Bubonic plague in China sparks health warning


Bubonic plague in China sparks health warning

“There is a risk of a human plague epidemic spreading in this city,” Bayannur’s local health commission said in a statement.

Over the past year, China has reported five cases of the disease associated with some of the deadliest pandemics in human history. The plague caused the Black Death that devastated the population of medieval Europe and repeatedly afflicted Asia, but it has largely been controlled since the mid-20th century.

A World Health Organization spokeswoman in Geneva said Tuesday that the plague case count in China was low and the agency did not consider it high risk, but it was monitoring the situation, Reuters reported.

Officials at Inner Mongolia’s regional center for disease control have warned that the plague may have long been circulating locally and there is risk of human-to-human transmission and “long-distance transmission,” according to a statement posted online by the regional government last month.

Under the new measures announced in Bayannur, which will remain in effect until 2021, suspected cases of plague among human patients or sick and dead marmots must be reported immediately. The city of Beijing also urged residents on Monday not to go camping in Inner Mongolia, a vast strip of scenic grassland and desert that urban dwellers often visit.

Because the plague and cholera are the only two diseases that fall under China’s highest classification of transmissible diseases that require the most urgent countermeasures — coronavirus is considered second-tier — parts of the northern grasslands could reenter lockdown just weeks after the country began to recover from covid-19.

The precautions against the plague are a reminder of the public health challenges facing Chinese authorities. Last week, Chinese state-affiliated researchers published a paper warning about a new type of swine flu that has been discovered in pig farmers with the potential to cause a pandemic.

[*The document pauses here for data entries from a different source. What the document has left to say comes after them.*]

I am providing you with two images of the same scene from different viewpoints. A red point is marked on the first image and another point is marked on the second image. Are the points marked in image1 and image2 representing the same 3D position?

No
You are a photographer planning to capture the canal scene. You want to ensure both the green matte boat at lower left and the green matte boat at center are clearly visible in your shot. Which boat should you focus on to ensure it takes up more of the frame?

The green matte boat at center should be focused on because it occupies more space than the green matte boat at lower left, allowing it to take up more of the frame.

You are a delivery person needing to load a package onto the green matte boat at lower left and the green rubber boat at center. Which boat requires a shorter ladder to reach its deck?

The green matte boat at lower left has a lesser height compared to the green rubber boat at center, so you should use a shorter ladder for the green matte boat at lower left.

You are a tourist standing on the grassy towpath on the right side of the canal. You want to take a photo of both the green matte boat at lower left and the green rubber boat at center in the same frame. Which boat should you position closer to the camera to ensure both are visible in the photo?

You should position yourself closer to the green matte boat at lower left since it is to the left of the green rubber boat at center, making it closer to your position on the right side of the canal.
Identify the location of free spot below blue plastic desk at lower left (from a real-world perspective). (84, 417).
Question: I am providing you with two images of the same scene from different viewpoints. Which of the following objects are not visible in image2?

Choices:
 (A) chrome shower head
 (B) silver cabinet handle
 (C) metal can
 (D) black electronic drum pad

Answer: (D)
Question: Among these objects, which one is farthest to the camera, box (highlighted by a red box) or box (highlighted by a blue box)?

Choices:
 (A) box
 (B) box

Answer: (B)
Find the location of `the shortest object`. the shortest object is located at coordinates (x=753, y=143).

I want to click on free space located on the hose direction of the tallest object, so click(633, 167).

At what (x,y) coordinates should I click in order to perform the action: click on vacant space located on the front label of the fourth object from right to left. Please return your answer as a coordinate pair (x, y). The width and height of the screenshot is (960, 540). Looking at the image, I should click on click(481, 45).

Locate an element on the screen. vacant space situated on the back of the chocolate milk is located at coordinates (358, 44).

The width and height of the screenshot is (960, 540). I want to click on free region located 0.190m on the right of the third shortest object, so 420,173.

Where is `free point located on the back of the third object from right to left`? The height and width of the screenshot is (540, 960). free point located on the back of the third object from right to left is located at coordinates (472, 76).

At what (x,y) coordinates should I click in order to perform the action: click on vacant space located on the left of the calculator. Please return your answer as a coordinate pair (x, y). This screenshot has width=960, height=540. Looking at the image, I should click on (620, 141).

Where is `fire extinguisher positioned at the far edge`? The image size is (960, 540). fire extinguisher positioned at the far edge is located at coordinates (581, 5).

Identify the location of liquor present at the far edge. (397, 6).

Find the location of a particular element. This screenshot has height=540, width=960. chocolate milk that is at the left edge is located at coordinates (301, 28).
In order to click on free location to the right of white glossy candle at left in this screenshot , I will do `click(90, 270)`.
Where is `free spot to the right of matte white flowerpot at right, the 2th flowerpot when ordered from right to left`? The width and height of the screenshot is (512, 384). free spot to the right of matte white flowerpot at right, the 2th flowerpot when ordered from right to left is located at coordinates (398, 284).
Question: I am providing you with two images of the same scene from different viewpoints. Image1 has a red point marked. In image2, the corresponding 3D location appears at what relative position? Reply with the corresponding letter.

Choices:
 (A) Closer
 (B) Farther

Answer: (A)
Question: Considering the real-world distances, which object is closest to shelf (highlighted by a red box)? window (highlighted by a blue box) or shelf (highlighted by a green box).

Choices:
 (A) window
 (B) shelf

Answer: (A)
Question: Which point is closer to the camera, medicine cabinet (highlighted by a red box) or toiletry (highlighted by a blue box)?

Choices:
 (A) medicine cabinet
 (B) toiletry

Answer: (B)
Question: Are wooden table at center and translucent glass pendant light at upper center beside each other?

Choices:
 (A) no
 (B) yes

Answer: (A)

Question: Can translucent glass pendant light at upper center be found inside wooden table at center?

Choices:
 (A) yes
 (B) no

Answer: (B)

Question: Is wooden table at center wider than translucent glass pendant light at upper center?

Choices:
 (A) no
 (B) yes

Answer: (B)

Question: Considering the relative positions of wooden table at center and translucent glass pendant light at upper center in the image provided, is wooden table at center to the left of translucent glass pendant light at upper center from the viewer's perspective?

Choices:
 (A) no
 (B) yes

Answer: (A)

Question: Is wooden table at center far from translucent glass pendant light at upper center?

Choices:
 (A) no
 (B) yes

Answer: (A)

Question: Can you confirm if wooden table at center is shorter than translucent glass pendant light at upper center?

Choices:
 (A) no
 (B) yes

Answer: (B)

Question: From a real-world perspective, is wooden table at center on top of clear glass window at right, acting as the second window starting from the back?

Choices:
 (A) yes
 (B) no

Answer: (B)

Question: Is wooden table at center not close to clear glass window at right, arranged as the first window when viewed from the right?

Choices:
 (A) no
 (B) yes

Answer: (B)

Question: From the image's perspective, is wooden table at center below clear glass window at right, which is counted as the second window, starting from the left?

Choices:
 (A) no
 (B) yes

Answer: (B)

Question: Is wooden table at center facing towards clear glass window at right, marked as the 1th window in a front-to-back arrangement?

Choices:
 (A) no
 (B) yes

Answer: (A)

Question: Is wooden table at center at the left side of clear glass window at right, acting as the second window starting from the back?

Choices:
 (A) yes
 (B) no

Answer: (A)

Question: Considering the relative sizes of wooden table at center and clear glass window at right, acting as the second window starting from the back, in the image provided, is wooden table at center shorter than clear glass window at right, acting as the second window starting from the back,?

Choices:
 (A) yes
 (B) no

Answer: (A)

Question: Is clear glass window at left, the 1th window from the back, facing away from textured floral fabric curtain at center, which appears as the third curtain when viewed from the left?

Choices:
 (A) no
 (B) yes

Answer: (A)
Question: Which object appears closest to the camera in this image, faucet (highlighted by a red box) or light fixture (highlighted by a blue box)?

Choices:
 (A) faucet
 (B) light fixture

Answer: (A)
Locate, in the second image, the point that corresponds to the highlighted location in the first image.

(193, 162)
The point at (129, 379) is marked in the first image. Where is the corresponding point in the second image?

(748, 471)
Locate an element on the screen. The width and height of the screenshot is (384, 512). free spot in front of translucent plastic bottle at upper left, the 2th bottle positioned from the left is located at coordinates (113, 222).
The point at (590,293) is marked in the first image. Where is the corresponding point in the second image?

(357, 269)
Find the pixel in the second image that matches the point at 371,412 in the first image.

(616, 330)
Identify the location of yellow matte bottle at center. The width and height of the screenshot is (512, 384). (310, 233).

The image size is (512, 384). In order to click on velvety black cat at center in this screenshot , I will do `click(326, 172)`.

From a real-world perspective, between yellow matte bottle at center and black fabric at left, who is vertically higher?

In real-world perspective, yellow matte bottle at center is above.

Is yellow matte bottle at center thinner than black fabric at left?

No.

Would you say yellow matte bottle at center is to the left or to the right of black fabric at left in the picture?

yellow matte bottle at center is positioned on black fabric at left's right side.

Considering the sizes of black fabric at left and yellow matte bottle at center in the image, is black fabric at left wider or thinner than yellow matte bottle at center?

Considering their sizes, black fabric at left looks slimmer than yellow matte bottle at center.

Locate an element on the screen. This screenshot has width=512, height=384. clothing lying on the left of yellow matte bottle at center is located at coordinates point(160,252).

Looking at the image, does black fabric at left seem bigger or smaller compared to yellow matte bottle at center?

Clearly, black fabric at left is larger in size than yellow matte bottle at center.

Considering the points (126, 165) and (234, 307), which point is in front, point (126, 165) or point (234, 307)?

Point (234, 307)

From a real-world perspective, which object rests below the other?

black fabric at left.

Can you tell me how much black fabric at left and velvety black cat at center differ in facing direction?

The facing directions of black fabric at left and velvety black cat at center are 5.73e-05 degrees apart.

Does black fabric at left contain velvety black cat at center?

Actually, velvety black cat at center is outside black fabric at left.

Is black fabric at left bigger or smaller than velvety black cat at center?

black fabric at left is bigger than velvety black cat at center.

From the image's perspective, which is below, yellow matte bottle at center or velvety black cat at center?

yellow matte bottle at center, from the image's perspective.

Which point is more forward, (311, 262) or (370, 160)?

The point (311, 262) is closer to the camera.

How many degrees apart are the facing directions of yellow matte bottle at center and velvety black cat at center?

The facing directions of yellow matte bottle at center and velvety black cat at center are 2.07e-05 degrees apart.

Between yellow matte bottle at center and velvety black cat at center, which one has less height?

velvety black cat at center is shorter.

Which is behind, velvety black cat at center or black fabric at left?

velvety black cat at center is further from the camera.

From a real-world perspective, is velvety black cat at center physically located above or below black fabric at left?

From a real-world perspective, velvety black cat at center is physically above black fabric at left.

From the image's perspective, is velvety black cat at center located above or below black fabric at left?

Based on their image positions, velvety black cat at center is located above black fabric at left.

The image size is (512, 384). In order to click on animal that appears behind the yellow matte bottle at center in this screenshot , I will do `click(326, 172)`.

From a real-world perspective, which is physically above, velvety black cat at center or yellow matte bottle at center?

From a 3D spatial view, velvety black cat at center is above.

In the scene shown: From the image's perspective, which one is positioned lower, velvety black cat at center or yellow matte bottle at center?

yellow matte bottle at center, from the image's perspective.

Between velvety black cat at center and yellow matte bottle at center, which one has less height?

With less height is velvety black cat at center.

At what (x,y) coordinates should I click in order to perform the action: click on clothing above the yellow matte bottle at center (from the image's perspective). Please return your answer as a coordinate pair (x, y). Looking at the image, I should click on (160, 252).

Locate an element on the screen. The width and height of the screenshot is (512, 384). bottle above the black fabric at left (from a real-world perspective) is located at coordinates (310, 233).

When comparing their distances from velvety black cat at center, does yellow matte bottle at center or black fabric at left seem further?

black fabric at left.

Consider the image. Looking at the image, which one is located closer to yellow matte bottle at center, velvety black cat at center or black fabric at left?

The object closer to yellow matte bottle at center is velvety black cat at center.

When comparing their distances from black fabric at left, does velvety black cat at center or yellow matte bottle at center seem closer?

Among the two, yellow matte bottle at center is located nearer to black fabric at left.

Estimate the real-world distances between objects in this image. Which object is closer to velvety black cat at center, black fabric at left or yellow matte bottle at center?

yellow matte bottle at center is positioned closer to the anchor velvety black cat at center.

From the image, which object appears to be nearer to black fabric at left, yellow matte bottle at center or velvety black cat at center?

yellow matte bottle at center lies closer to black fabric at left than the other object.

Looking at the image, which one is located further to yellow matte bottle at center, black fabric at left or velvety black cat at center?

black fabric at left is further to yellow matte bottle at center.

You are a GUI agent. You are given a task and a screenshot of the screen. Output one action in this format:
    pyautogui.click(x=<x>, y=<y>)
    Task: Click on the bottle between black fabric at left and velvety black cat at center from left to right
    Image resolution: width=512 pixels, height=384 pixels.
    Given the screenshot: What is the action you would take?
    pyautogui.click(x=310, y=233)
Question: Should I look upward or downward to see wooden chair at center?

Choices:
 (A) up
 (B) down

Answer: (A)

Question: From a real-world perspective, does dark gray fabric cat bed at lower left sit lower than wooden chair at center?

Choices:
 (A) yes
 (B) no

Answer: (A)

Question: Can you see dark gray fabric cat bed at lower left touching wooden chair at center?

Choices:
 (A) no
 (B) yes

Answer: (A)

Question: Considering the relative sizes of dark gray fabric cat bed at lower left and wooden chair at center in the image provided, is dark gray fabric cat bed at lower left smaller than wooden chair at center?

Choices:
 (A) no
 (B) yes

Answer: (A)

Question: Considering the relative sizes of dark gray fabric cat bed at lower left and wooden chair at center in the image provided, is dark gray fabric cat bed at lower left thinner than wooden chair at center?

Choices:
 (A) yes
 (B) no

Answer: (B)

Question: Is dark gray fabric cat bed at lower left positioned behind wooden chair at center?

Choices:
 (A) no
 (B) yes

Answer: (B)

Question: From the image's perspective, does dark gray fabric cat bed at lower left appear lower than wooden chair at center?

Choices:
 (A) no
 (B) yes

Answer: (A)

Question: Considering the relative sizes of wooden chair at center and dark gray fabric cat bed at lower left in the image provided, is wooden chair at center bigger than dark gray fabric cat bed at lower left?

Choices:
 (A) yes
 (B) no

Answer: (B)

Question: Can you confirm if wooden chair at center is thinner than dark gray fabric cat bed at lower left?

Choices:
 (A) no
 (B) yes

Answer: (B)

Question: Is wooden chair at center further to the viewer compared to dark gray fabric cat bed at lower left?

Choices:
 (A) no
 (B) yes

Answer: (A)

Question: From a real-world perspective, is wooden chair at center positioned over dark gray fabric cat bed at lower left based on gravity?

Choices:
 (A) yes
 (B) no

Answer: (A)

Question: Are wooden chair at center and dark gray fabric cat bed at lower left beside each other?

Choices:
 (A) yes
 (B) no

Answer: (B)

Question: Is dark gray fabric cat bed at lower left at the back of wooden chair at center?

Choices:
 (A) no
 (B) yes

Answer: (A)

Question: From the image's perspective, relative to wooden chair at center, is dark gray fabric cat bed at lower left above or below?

So far, China’s official case numbers remain low with five plague diagnoses since last year; four patients came from Inner Mongolia and recovered normally while one man in Gansu Province died. Chinese authorities have not released details about the causes or circumstances of the cases.

In the adjacent country of Mongolia, farther north, two herders died last year after eating marmot meat and contracting the disease.

The plague, which researchers generally believe originated from the Asian steppes, killed tens or hundreds of millions of people in several deadly waves throughout history. One particularly deadly wave in the 14th century traveled along the Mongol Empire’s flourishing trading routes and killed one-third of the population in Europe in what became known as the Black Death.

The disease continues to surface periodically around the world. More than 300 cases were found in a minor outbreak in Madagascar last year, killing about 30. The plague, which is carried by rats and fleas, is usually treatable with antibiotics in its “bubonic” form, which attacks lymph nodes and causes fevers and boils. But the bacteria can kill quickly if it infects the respiratory system or bloodstream in rarer conditions known as pneumonic and septicemic plague.

The United States averages about seven cases a year, according to the Centers for Disease Control. Chinese officials say they have largely suppressed the disease since the 1950s and recorded about 30 cases in the last decade.

When two patients from Inner Mongolia were diagnosed with the plague in a downtown Beijing hospital in November, causing a minor panic in the capital, Feng Zijian, the deputy director of China’s Center for Disease Control, told the public not be “unsettled,” saying the disease is rare and treatable with antibiotics.

Officials are again appealing for calm this week as new scares emerged: Chinese research showed a variation of swine flu has already jumped into the human population of pig farmers in two northern provinces.

The new variation of the H1N1 swine flu, called G4, has “the essential hallmarks of a candidate pandemic virus,” according to paper that was published Monday in the Proceedings of the National Academy of Sciences and authored by a team of veterinary researchers and epidemiologists including George Gao, head of China’s Center for Disease Control.

Some Chinese health officials and international experts have downplayed the danger of G4, noting that it has been circulating for years without causing an outbreak in humans.

White House coronavirus adviser Anthony S. Fauci testified in the Senate last week that U.S. officials were “keeping an eye” on the G4 virus but he did not consider it an immediate threat.

Wang Yuan and Lyric Li in Beijing contributed to this report.